4 a.  Gentlemen, camaraderie amongst the urinals is strictly prohibited.  This is not the place to make friends, unless you’re PeeWee Herman.  It’s a mission – Infiltrate.  Void.  Sterilize.  Withdraw.  Do not pass Go.  Do not collect $200, (unless you’re PeeWee Herman).  And do not make small talk.  You are there for one purpose and one purpose only.  Picture you’re neighbour watering his lawn, only it’s not a hose he’s holding.  Would you stop to ask him how his day was?  I think not.

4 b.  Ladies, we are social beings.  We do tend to chat no matter where we are, including the loo.  Here we can talk amiably our wonderful bosses, or compare lipstick shades while reapplying in the extensive but not-so-flattering mirror.  However, washroom fraternization also needs to be scrutinized.  Case and point.   There is one centralized ladies washroom at work for four different companies.  Two coworkers from one of the other companies, never to be separated, will frequent the washroom on a regular basis throughout the day, where, upon entering, they plot one of two courses.  They will each either enter a stall at opposing ends of the washroom, or one will enter a stall while the other stands by the door.  Regardless of where they’re situated, they will carry on their loud conversation.  They talk over flushing, peeing, water running, soap dispensing, and any other noise one might hear in a lavatory, and then increase the volume of their voices to compensate.  They can be heard from the opposite end of the hallway outside the washroom.  This is not allowed.  Suspend your conversations.  Talking whilst peeing is not a good way to showcase your multi-tasking abilities; it’s just annoying to everyone else within a mile radius.

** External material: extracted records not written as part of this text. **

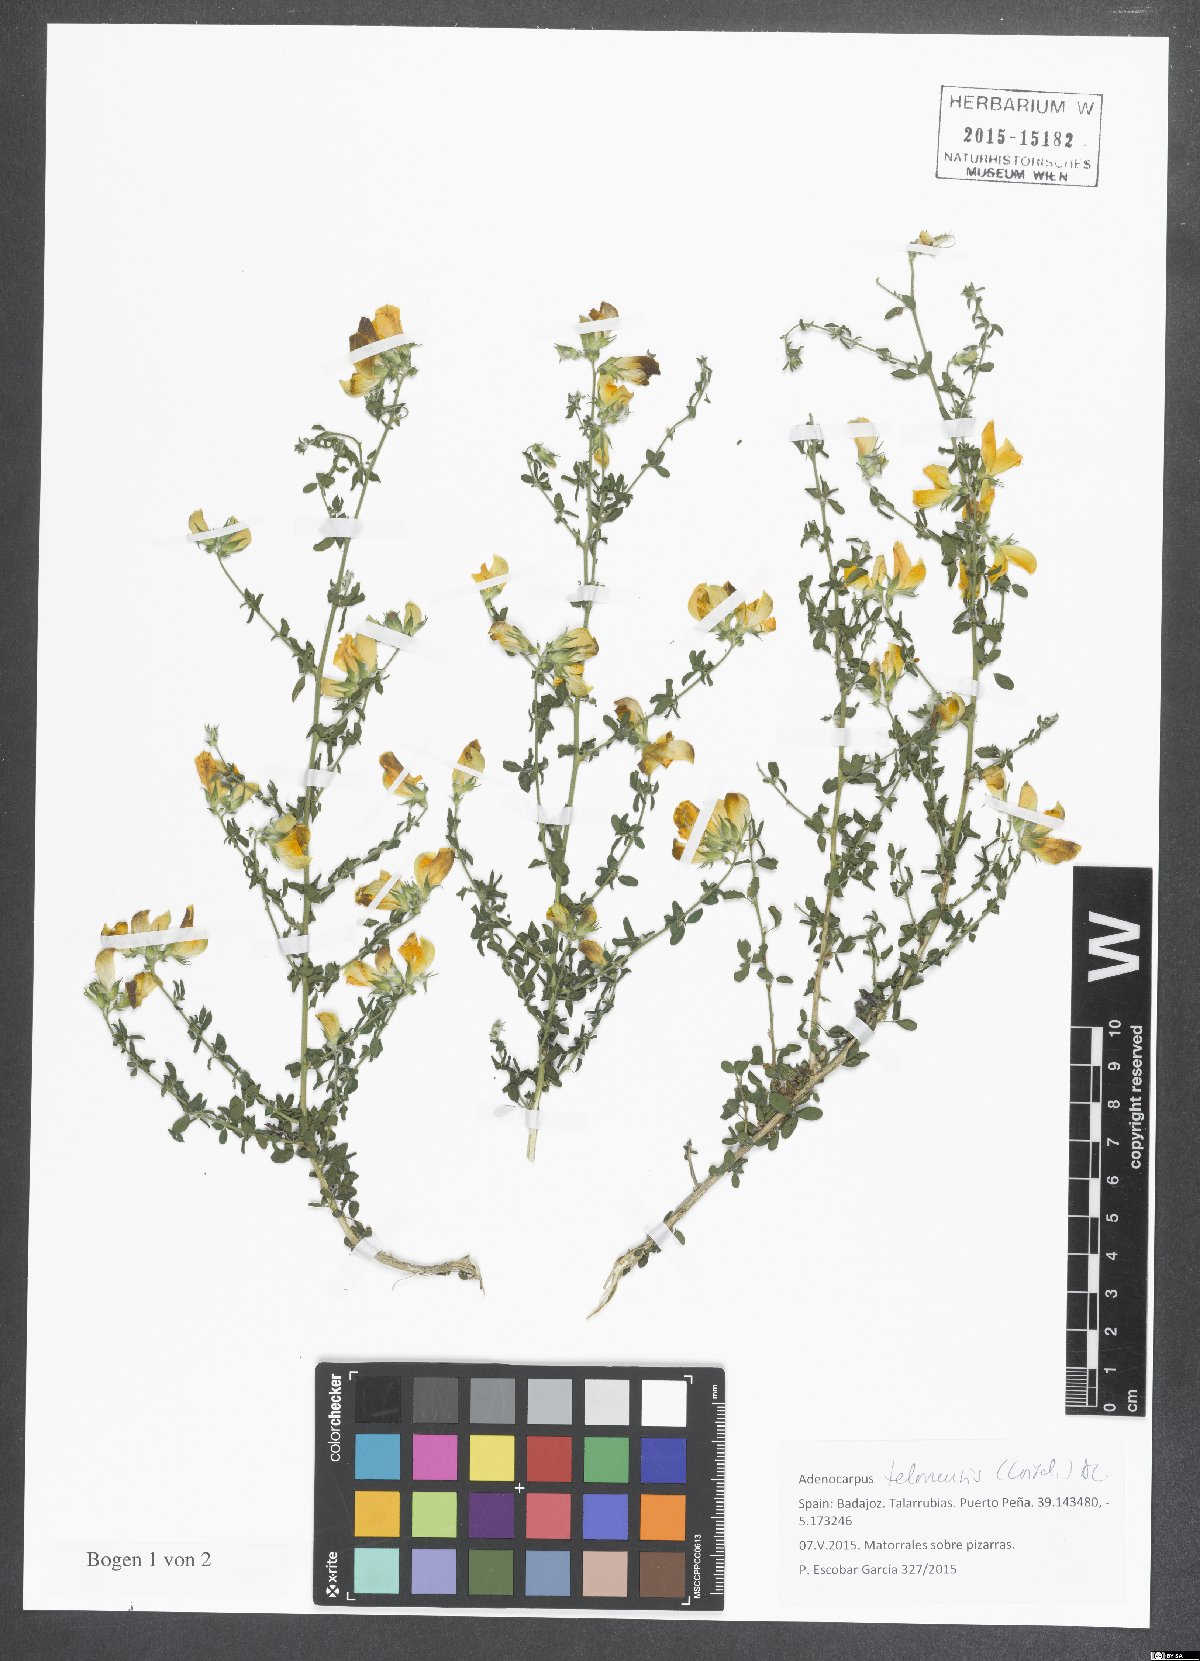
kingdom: Plantae
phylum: Tracheophyta
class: Magnoliopsida
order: Fabales
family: Fabaceae
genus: Adenocarpus
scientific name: Adenocarpus telonensis
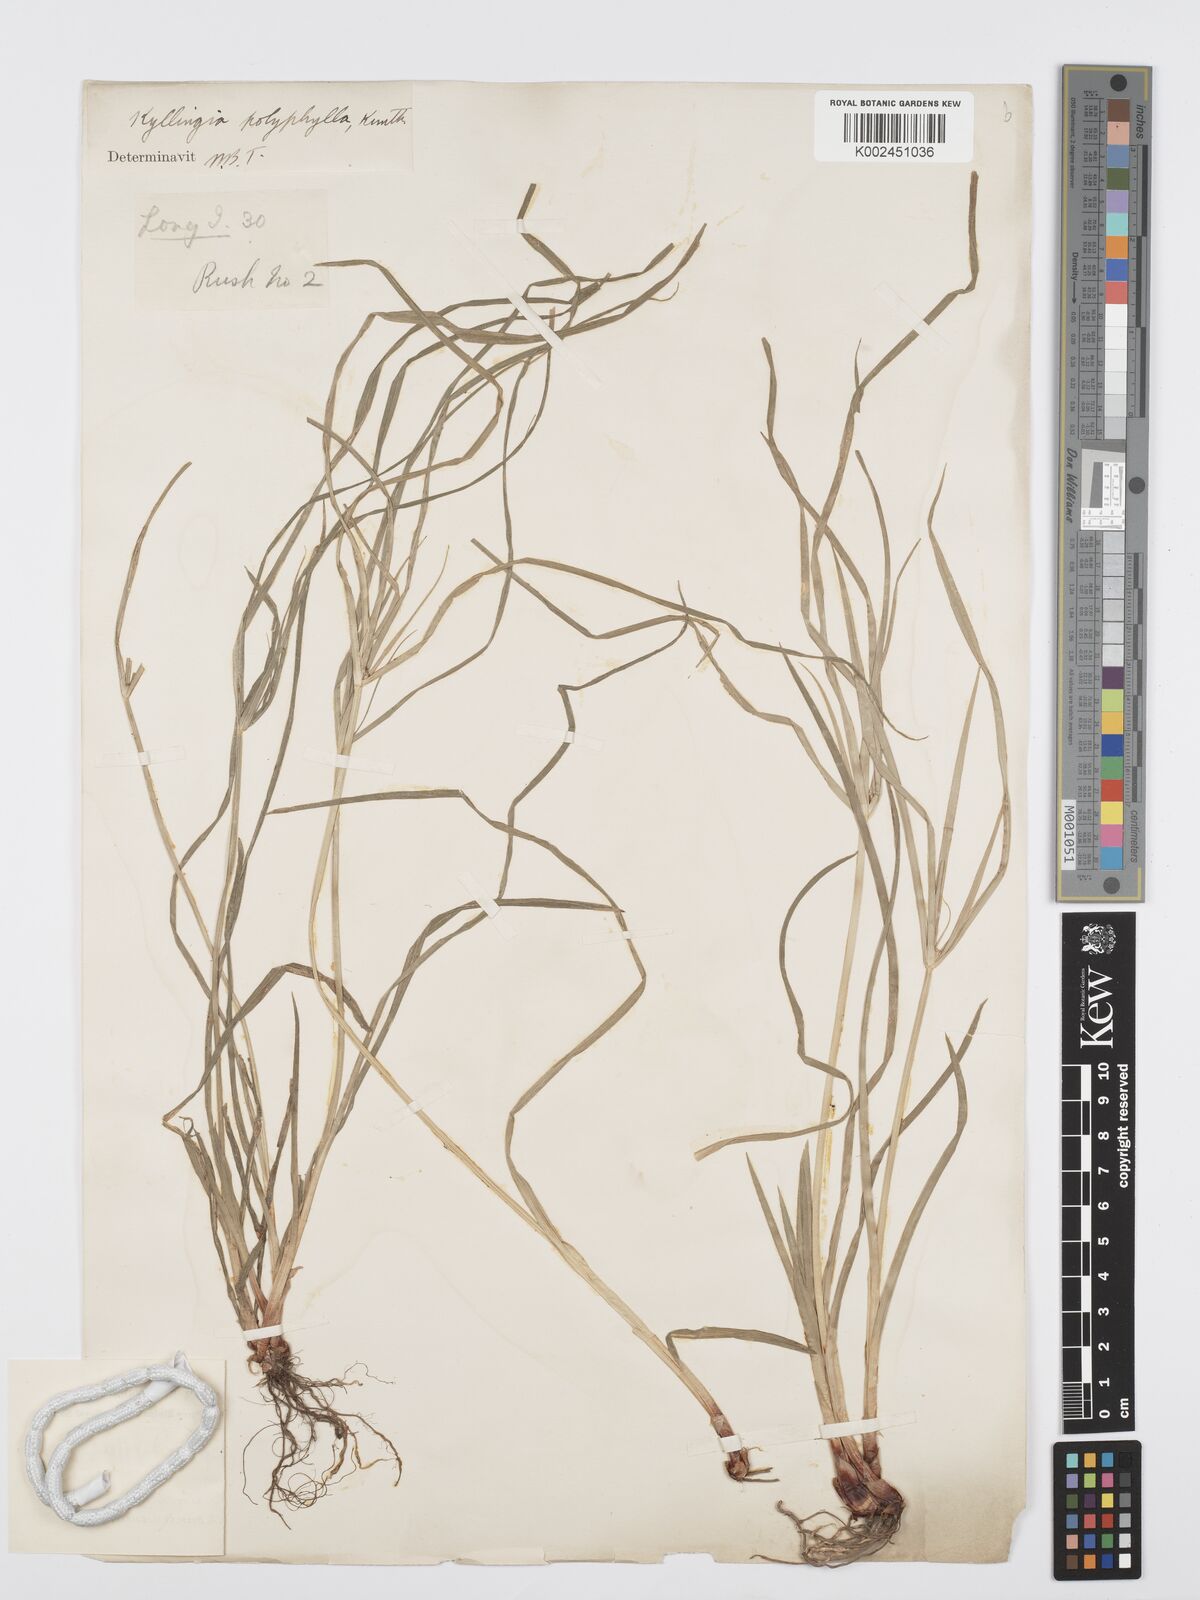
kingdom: Plantae
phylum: Tracheophyta
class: Liliopsida
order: Poales
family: Cyperaceae
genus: Cyperus
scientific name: Cyperus steudneri
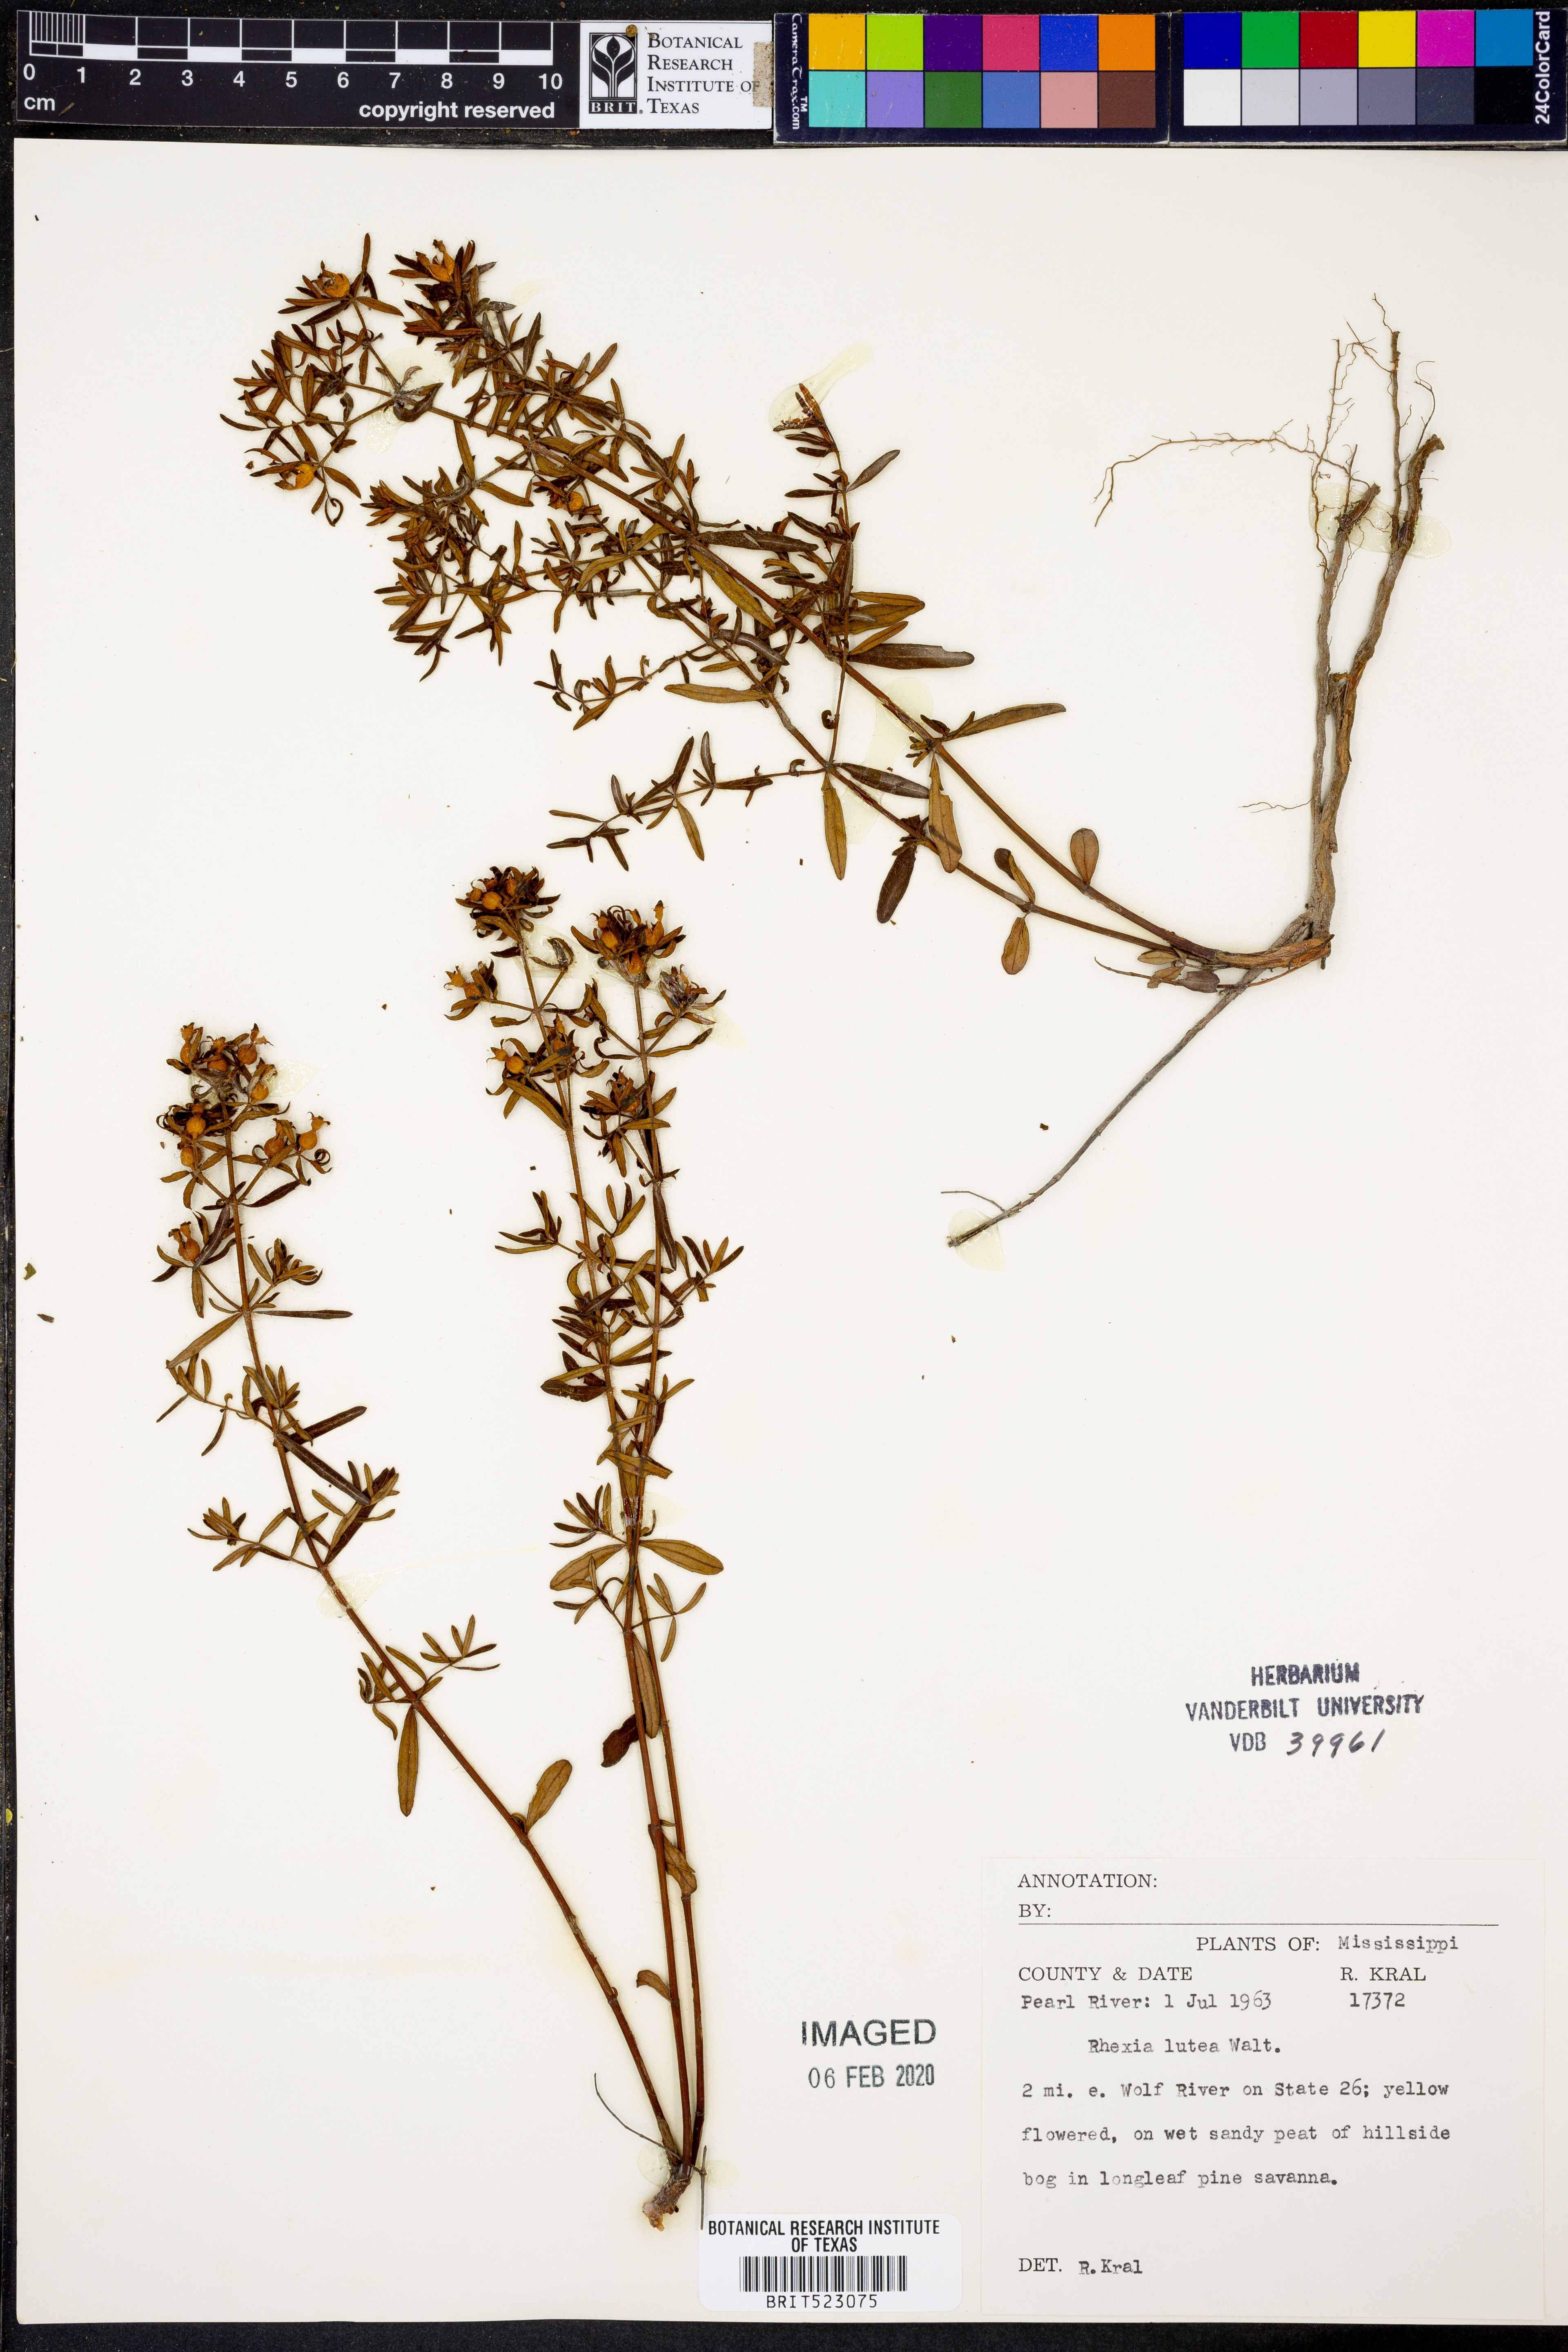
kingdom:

So there you have it.  Bathroom Etiquette 101.  There are other small steps you can take to make public washrooms a more tolerable experience.  Courtesy flushes.  Leaving a grace stall/urinal.  (If there are five empty ones, there’s no need for you to use the one right next to me!)  Keeping your eyes on your own junk and not the dude’s beside you.  (Again this is data collected from research and not personal experience.)  Small gestures that can alleviate some of the stress associated with carrying out a very private act in a very public place.  And unless you’re at home, never, I repeat, never, be seen taking a newspaper or magazine in with you!

Be careful not to fall. The floor would be quite disgusting.